Back to the article:
So Who Gets the Government Benefits? 

Deniers argue that few American families are really poor, because they benefit from low-income government programs. But Thomas Piketty, Emmanuel Saez, and Gabriel Zucman have calculated that, on average in 2014, the 40% of American adults with incomes just below the top 10% -- the middle class -- received more in safety net government transfers (Medicare, Medicaid, tax credits, food stamps/SNAP, Veterans’ benefits, etc.) than the bottom 50% of Americans (Figure 11). 

When Social Security is included, the richest 10% on average received approximately as much in government transfers as the poorest 50%
I say and I also believe Buchheit. There is considerably more in this article, that is strongly recommended.

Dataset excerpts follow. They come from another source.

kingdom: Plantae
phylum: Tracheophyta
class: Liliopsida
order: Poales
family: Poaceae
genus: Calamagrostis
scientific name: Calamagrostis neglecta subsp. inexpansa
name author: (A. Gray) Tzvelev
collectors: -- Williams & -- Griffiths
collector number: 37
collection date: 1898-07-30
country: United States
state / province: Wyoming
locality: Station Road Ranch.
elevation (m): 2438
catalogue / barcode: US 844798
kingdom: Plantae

[1] I have now been saying since the end of 2015 that is systematically ruining my site by NOT updating it within a few seconds, as it did between 1996 and 2015, but by updating it between two to seven days later, that is, if I am lucky.

They have claimed that my site was wrongly named in html: A lie. They have claimed that my operating system was out of date: A lie.

And they just don't care for my site, my interests, my values or my ideas. They have behaved now for 2 years as if they are the eagerly willing instruments of the US's secret services, which I will from now on suppose they are (for truth is dead in Holland).

The only two reasons I remain with xs4all is that my site has been there since 1996, and I have no reasons whatsoever to suppose that any other Dutch provider is any better (!!).